The painting passed back into the museums hands only recently after being found at the back of a prop cupboard at the BBC.

Tuesday, May 01, 2012

Disco Inferno

This was Abigail's Disco Tailed Peruvian Party Python right at the very start of it's life, primarily lumps of plasticine held together by pipe cleaners to recreate a childhood toy. You may remember them, they were plastic snakes that you held by the tail so the slightest movement of your hand made them wriggle a little. Amusing for a short time I admit but I also remember that mine was bright red with crazy markings on them and that was what I wanted my ADTPPP for short to be.
Once everything was modelled including the cheese, onions and sausages it was take out side and placed in a suitable spot in the garden to be photographed. The sun was at just the right height and as it was a cloudless day perfect for the photo shoot. I must have taken around fifty photos from different angles until I was happy with it all.
Back inside I could sketch up the photo and begin work. First job was to paint in all the grass using a long haired pointy brush and using my paint thinned down with Liquin light. It took ages but finally I could start the python. Using a bright red base with a pale and wrinkly underside I used photos of Peruvian designs to add a further splash of colour into the piece.
Paying special attention of course to things like sausages. I even had some items of party food in the studio so I could get the colour and detail just right, the smell after a few hours though was not too good, cheese it seems does not like to sit under a hot spotlight for long periods and tends to break out in a sweat. Ugh!
Still, it all looked fine in the finished piece, all the party food in place and the shiny disco balled tail cast just the right amount of sparkle out to allow this Peruvian Party Python find it's little way home again. All that was left was to write the story and I'll include that in tomorrows entry.

Monday, April 30, 2012

No Brolly Required

It's probably got to be the worst weather I have driven in for sometime during our journey to Trident Galleries this weekend. The rain had been hammering down all night, standing water on the motorways made the going treacherous and 60mph gusts of wind added to the misery. Over the course of three miles we witnessed five accidents, all serious from the overturned cars and wreckage we saw and went through three lane closures due to debris.

Away from the motorways things were no better, large pools of standing water and limited visibility made the going slow even at 30mph. Looking at the highways agency reports it had been a busy morning everywhere in the UK with orange and red alerts peppering the screen. Not nice. Still, we arrived safely but the rain pretty much carried on all day as I'd imagine it did everywhere. Fortunately both of the weekend appearances went extremely well despite the weathers best efforts, let's just hope it all gets a little brighter for the upcoming bank holiday weekend.

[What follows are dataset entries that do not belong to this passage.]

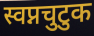
स्वप्नचुटुक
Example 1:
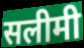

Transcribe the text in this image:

सलीमी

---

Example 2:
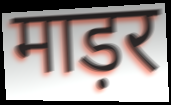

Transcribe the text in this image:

माड़र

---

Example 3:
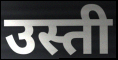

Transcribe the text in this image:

उस्ती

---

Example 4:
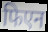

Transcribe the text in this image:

फिएन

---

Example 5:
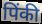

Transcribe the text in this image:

पिंकी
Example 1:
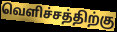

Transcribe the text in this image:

வெளிச்சத்திற்கு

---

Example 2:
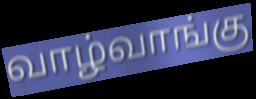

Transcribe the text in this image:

வாழ்வாங்கு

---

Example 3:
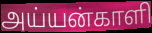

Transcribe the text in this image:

அய்யன்காளி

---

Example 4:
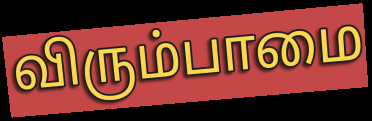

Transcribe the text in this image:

விரும்பாமை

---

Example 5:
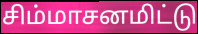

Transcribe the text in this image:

சிம்மாசனமிட்டு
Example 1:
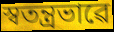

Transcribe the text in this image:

স্বতন্ত্ৰভাৱে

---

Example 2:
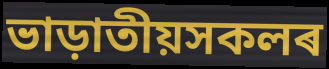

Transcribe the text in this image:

ভাড়াতীয়সকলৰ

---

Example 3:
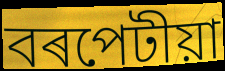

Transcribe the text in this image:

বৰপেটীয়া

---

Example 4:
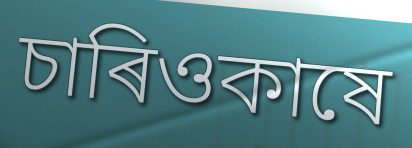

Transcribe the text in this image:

চাৰিওকাষে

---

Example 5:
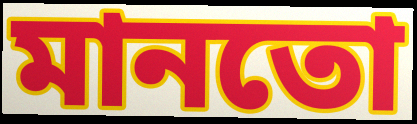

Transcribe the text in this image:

মানতো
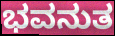
ಭವನುತ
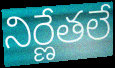
నిర్ణేతలే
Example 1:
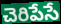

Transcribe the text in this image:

చెరిపేసే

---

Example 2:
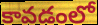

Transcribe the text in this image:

కావడంలో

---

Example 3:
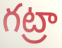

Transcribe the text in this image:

గట్రా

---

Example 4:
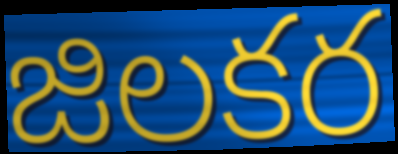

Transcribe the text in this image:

జిలకర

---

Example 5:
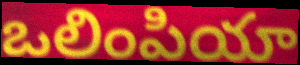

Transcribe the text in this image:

ఒలింపియా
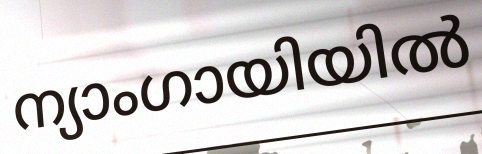
ന്യാംഗായിയിൽ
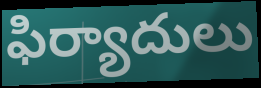
ఫిర్యాదులు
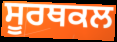
ਸੂਰਥਕਲ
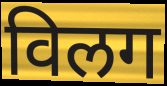
विलग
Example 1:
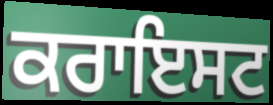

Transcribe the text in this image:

ਕਰਾਇਸਟ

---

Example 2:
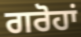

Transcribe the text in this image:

ਗਰੋਹਾਂ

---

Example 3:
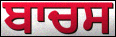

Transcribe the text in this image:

ਬਾਚਸ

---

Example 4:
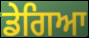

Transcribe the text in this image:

ਡੇਗਿਆ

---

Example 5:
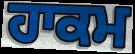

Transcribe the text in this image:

ਹਾਕਮ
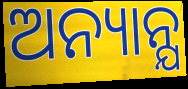
ଅନ୍ୟାନ୍ଯ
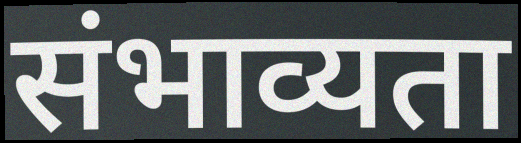
संभाव्यता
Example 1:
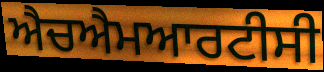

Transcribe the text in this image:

ਐਚਐਮਆਰਟੀਸੀ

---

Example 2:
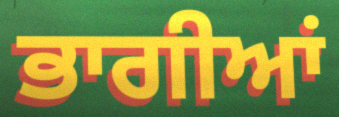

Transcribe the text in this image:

ਭਾਗੀਆਂ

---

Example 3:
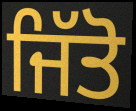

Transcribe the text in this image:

ਜਿੱਤੋ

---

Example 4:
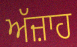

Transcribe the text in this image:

ਅੱਜ਼ਾਹ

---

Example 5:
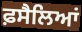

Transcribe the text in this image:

ਫ਼ਸੈਲਿਆਂ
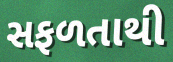
સફળતાથી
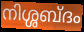
നിശ്ശബ്ദം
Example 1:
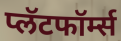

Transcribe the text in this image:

प्लॅटफॉर्म्स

Today though is a different matter, for a start there is a strange bright object in the sky. I think it's called the sun if I remember. Aaran, Jura and Iona knew exactly what it was and after nearly a week indoors hiding from all the nasty weather as soon as the door opened this morning out they binkied, the bunny equivalent of extreme happiness.

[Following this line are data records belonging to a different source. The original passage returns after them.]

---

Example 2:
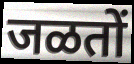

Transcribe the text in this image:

जळतों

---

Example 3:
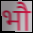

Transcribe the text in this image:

भौ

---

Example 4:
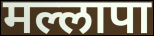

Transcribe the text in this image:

मल्लापा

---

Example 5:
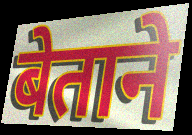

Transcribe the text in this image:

बेताने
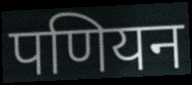
पणियन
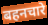
बहनचारे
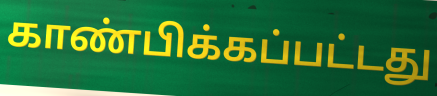
காண்பிக்கப்பட்டது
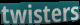
twisters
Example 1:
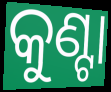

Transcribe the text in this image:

କୁଣ୍ଟା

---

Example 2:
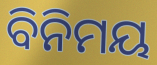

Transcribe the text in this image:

ବିନିମୟ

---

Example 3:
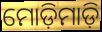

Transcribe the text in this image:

ମୋଡ଼ିମାଡ଼ି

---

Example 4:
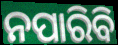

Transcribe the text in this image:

ନପାରିବି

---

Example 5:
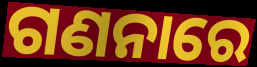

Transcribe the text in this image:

ଗଣନାରେ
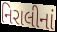
નિરાલીનાં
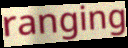
ranging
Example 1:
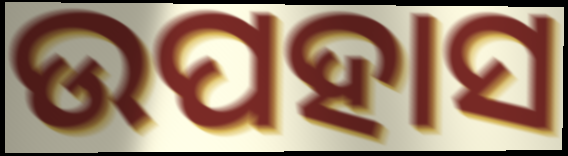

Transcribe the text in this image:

ଉପହାସ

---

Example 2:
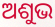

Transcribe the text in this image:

ଅଶୁଭ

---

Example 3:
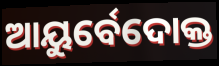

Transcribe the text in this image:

ଆୟୁର୍ବେଦୋକ୍ତ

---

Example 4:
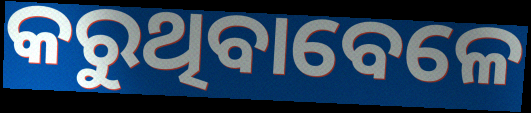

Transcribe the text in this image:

କରୁଥିବାବେଳେ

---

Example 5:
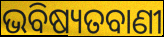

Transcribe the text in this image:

ଭବିଷ୍ୟତବାଣୀ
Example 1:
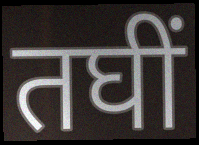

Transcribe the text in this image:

तघीं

...and then launched straight into chewing mode and decided to take it out on Bunnyopolis with a three way chewing session. Aaran is on the left, plump Iona in the middle and Jura on the right being a little camera shy.

I know it's nice outside but today is another day of model making before getting back to painting tomorrow, my list of items required is plasticine, tin foil, pipe cleaners, cotton wool and a large oven tin and cup, I'll just have to see if I can sneak them out of then kitchen, especially after filling the last oven tin with a mixture of water and ink a few weeks ago. Admittedly it did stain a tad and had a tendency to come off on everything as Jayne pointed out eating her perfectly cooked yellow and purple salmon fillet. Ooops!